THE FILTRATION SYSTEM (video below) - The University of Engineering and Technology of Peru (UTEC) turned to ad agency Mayo DraftFCB and developed the idea of a "billboard" that would convert Lima's H2O-saturated air into potable water. And then they actually built one. There are five devices that work together as the billboard's inverse osmosis filtration system and produces around 100 liters of water a day (about 26 gallons) from nothing more than humidity, a basic filtration system and a little gravitational ingenuity. It is powered by electricity.(SEE VIDEO BELOW)

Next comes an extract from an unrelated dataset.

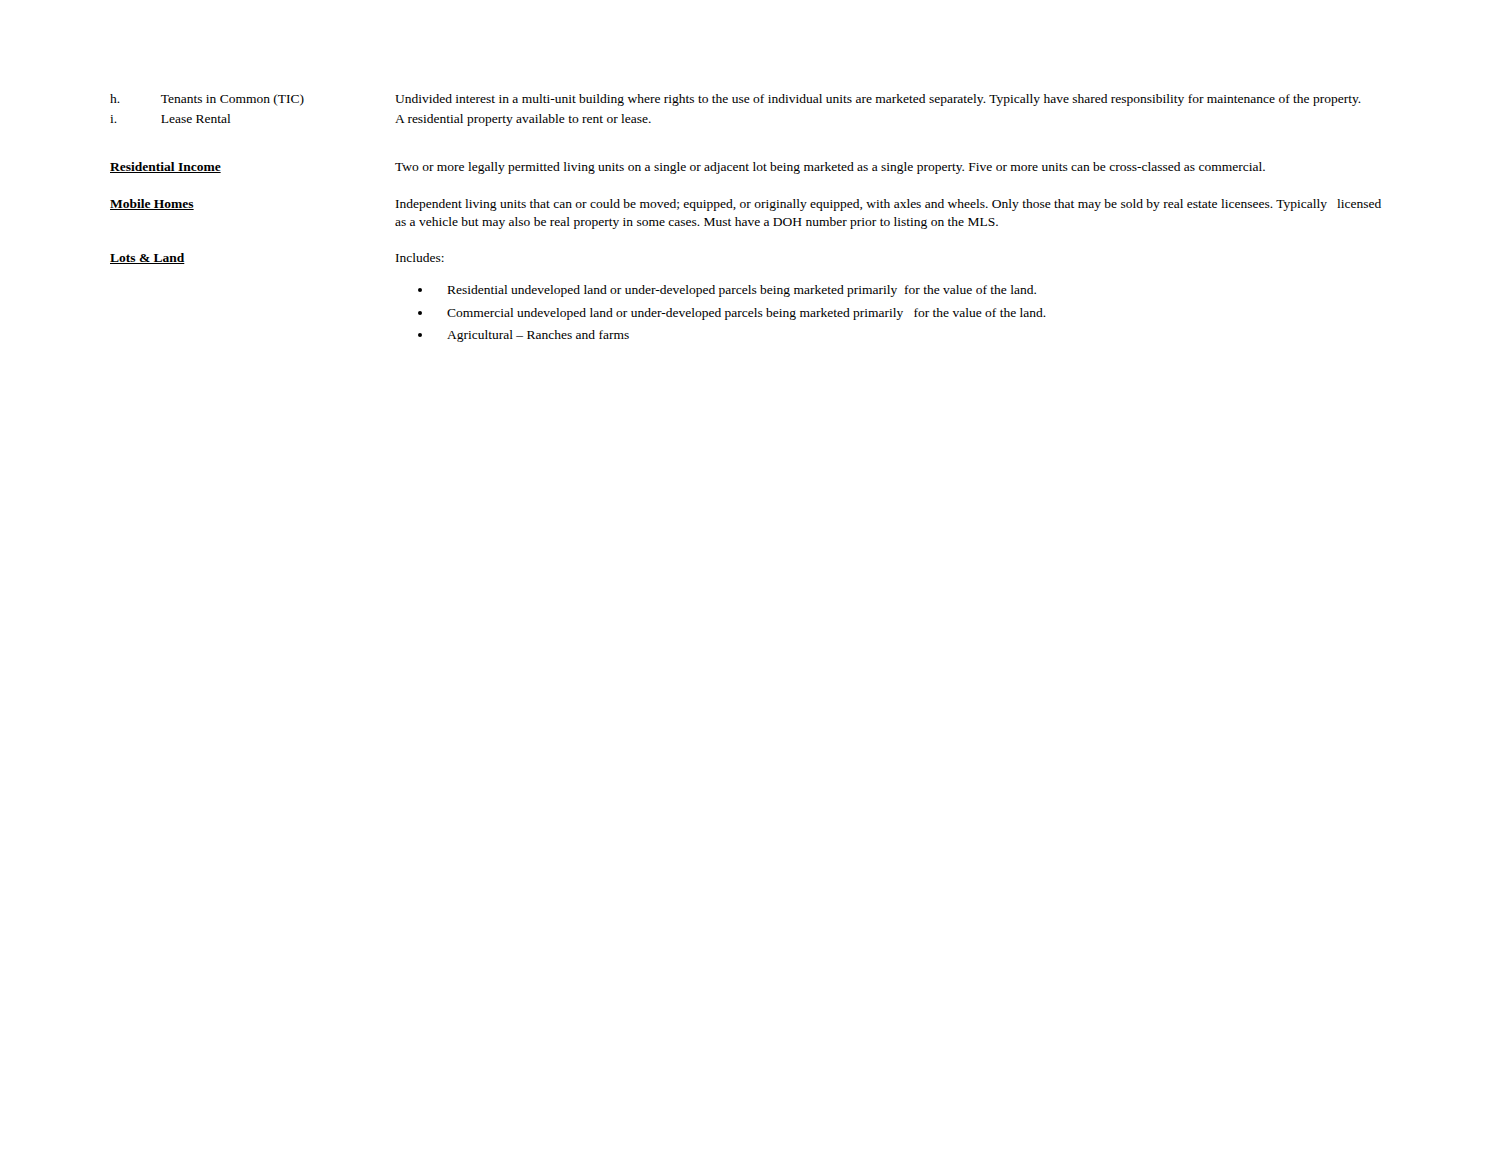| h. | Tenants in Common (TIC) | Undivided interest in a multi-unit building where rights to the use of individual units are marketed separately. Typically have shared responsibility for maintenance of the property. |
| i. | Lease Rental | A residential property available to rent or lease. |
| Residential Income | Two or more legally permitted living units on a single or adjacent lot being marketed as a single property. Five or more units can be cross-classed as commercial. |
| Mobile Homes | Independent living units that can or could be moved; equipped, or originally equipped, with axles and wheels. Only those that may be sold by real estate licensees. Typically licensed as a vehicle but may also be real property in some cases. Must have a DOH number prior to listing on the MLS. |
| Lots & Land | Includes: Residential undeveloped land or under-developed parcels being marketed primarily for the value of the land. Commercial undeveloped land or under-developed parcels being marketed primarily for the value of the land. Agricultural – Ranches and farms |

There's another related technology also working in Peru that does the same thing.
FOG CATCHER WEBS -
Fog Catchers Bring Water to Parched Villages
Fog catchers in Peru |
German conservationists and biologists Kai Tiedemann and Anne Lummerich, who run Alimón, a small nonprofit that supports Latin American development designed a fog collector, with multiple layers of netting to better catch a shifting wind, which they erected in 2007. The new design has collected more than 600 gallons (2,271 liters) in a day without taking up any more space than the original nets. FULL STORY in National Geographic:
http://news.nationalgeographic.com/news/2009/07/090709-fog-catchers-peru-water-missions/
VIDEO LINK: https://www.youtube.com/watch?v=FWwii1dX4v8
FYI - Lima is the largest city in Peru and the fifth largest in all of the Americas, with some 7.6 million people (closer to 9 million when you factor in the surrounding metro area). Because it sits along the southern Pacific Ocean, the humidity in the city averages 83% (it's actually closer to 100% in the mornings). But Lima is also part of what's called a coastal desert: It lies at the northern edge of the Atacama, the driest desert in the world, meaning the city sees perhaps half an inch of precipitation annually (Lima is the second largest desert city in the world after Cairo). Lima thus depends on drainage from the Andes as well as runoff from glacier melt — both sources on the decline because of climate change.